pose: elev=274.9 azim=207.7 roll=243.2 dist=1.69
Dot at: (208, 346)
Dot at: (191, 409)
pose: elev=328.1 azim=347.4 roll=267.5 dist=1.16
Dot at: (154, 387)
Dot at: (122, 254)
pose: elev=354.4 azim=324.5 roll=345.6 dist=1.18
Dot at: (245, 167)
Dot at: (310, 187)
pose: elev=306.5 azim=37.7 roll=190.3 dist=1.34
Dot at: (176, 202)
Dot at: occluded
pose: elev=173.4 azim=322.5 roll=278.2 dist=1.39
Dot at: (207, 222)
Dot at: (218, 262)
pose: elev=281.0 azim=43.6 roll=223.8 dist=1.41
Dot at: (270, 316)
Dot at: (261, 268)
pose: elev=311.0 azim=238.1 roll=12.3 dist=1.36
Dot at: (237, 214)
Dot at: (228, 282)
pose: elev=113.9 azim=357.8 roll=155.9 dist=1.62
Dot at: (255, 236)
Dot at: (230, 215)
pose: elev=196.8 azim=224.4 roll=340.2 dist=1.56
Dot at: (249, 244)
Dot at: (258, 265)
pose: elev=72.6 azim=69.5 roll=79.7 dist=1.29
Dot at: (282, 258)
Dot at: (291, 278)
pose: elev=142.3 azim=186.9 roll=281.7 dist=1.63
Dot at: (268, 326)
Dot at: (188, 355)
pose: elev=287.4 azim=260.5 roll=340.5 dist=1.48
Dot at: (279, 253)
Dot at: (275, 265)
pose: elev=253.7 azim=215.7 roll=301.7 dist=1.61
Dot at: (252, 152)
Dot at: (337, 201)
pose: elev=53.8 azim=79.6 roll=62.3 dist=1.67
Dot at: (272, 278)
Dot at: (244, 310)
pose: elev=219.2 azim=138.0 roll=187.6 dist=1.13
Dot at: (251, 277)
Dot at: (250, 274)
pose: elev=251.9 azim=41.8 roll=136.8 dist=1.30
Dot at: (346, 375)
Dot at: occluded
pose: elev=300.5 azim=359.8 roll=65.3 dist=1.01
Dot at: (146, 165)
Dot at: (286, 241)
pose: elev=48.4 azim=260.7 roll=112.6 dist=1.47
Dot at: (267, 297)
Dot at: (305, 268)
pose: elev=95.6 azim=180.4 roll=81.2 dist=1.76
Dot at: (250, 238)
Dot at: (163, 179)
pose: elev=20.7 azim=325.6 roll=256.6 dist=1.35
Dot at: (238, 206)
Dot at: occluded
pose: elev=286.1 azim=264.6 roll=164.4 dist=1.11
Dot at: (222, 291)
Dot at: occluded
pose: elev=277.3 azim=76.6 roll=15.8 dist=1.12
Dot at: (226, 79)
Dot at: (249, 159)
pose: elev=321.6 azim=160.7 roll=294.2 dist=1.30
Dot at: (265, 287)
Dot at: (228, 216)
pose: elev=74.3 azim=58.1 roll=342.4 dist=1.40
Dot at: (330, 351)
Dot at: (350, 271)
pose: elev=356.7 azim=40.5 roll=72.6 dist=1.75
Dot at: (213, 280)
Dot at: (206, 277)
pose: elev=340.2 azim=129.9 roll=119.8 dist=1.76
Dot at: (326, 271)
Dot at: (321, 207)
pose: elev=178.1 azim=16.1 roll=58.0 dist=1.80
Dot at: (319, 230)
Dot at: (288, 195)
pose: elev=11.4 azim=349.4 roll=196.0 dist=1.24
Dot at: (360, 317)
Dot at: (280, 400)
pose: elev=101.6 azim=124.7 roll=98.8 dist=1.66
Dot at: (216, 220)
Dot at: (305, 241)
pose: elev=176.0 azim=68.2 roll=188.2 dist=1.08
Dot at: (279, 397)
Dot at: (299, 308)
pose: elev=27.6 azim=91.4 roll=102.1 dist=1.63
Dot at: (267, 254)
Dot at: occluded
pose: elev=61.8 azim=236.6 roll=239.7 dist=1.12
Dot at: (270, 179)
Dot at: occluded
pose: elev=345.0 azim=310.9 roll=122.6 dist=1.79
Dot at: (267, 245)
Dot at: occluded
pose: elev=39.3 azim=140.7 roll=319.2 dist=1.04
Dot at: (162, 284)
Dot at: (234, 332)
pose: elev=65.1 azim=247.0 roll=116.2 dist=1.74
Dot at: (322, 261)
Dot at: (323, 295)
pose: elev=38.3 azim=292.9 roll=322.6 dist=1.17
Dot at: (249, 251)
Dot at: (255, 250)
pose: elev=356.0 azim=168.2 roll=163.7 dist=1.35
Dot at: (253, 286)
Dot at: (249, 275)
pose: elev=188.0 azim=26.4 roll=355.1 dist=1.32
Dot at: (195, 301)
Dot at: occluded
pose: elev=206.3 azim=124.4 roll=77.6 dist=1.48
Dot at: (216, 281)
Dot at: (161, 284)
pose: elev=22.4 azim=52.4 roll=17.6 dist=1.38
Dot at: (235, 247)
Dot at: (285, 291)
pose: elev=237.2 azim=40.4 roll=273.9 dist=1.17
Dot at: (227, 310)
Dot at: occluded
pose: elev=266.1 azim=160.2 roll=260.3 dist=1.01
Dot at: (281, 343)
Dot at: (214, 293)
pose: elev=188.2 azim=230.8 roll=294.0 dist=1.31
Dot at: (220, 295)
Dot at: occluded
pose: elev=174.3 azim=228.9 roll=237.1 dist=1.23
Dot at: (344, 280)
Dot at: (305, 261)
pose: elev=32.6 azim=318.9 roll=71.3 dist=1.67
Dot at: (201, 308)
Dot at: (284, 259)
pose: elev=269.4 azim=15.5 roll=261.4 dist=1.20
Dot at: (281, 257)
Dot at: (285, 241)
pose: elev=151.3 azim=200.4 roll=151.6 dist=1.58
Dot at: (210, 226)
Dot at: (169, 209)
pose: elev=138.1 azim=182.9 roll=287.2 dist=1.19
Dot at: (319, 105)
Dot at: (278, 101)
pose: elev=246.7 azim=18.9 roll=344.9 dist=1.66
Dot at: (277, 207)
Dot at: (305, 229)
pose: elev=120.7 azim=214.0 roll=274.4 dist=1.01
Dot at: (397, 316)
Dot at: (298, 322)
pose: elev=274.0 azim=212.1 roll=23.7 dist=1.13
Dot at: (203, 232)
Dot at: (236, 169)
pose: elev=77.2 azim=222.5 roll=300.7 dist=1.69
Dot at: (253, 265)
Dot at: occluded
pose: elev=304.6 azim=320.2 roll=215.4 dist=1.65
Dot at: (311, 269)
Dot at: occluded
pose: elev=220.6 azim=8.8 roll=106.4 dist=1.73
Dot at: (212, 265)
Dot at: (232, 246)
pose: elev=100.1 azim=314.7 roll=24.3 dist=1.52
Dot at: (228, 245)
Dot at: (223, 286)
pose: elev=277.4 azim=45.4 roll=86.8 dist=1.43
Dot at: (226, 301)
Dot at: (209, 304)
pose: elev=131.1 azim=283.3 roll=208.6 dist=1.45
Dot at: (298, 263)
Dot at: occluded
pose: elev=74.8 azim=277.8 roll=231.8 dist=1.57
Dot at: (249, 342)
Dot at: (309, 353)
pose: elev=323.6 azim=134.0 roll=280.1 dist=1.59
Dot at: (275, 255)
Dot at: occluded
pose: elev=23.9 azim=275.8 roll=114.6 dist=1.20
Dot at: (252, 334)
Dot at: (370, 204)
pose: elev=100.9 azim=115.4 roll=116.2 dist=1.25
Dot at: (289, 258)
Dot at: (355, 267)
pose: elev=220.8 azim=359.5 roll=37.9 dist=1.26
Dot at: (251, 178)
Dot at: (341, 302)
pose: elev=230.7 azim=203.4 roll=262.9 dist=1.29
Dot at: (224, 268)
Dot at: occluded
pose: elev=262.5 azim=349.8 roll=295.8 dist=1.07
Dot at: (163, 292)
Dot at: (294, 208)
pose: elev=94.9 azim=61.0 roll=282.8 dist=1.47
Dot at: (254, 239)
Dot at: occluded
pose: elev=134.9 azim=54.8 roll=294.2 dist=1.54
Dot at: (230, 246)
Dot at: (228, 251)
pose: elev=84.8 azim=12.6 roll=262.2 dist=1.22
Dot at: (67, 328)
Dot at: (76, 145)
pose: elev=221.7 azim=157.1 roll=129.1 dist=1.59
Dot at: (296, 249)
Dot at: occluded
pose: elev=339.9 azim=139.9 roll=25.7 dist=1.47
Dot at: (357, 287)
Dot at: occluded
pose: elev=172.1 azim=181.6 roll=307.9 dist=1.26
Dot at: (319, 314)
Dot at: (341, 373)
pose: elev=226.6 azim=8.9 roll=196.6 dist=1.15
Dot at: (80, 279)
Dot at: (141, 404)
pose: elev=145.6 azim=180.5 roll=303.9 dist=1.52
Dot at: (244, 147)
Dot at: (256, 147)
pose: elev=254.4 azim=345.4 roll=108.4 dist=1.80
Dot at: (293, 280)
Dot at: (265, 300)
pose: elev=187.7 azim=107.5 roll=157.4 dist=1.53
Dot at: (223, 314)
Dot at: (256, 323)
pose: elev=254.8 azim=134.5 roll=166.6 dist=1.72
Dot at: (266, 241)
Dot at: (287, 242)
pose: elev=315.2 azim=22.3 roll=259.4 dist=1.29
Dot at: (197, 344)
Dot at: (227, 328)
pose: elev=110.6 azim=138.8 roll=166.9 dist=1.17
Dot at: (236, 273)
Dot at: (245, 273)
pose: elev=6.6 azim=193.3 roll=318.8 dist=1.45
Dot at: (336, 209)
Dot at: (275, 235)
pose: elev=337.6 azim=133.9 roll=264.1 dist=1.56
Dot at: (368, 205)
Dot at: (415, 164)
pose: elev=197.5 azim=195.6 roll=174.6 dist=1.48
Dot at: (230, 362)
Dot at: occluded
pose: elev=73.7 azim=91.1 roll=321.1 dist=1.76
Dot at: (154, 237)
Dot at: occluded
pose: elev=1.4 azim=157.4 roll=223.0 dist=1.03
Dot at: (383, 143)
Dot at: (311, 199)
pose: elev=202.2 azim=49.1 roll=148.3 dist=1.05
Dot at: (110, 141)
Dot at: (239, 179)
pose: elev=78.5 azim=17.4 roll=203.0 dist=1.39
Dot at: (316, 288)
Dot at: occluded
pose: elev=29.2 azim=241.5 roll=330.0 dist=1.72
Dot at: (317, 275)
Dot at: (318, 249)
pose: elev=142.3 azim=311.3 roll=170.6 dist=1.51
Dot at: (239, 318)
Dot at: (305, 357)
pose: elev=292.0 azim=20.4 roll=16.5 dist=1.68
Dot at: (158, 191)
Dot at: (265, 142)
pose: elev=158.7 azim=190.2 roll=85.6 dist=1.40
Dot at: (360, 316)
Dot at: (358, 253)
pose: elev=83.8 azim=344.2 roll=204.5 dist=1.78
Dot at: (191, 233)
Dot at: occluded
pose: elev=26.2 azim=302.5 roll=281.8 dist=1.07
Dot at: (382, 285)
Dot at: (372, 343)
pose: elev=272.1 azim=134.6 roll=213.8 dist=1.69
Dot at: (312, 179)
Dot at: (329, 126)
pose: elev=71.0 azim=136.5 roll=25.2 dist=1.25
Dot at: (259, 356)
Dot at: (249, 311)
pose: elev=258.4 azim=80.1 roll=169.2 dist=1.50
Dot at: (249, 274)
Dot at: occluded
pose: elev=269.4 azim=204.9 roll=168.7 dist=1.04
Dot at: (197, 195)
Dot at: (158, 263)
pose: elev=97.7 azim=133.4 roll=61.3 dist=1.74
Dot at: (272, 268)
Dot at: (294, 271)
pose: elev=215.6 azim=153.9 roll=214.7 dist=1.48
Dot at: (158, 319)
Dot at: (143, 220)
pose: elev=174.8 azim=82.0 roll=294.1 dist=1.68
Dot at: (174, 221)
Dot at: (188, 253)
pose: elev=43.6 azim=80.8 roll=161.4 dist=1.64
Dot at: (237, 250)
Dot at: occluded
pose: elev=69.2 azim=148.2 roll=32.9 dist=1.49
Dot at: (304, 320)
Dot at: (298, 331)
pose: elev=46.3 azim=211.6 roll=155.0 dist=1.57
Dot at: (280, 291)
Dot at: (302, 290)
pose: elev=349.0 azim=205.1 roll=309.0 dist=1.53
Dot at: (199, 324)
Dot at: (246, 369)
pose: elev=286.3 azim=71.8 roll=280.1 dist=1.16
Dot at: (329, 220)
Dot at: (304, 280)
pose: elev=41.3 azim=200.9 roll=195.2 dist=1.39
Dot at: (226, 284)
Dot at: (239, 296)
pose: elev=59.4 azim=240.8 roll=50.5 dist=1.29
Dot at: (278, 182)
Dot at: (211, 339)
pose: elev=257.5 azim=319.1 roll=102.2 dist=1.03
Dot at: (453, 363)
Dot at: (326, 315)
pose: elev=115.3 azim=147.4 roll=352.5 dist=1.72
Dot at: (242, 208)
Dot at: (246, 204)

··········

#### EXERCISE TASK:
Starting at the row with "pose: elev=257.5 azim=319.1" and ending at the last row, repeat those rows with "pose" swapped for "view" and nothing else changed.

#### SOLUTION BELOW:
view: elev=257.5 azim=319.1 roll=102.2 dist=1.03
Dot at: (453, 363)
Dot at: (326, 315)
view: elev=115.3 azim=147.4 roll=352.5 dist=1.72
Dot at: (242, 208)
Dot at: (246, 204)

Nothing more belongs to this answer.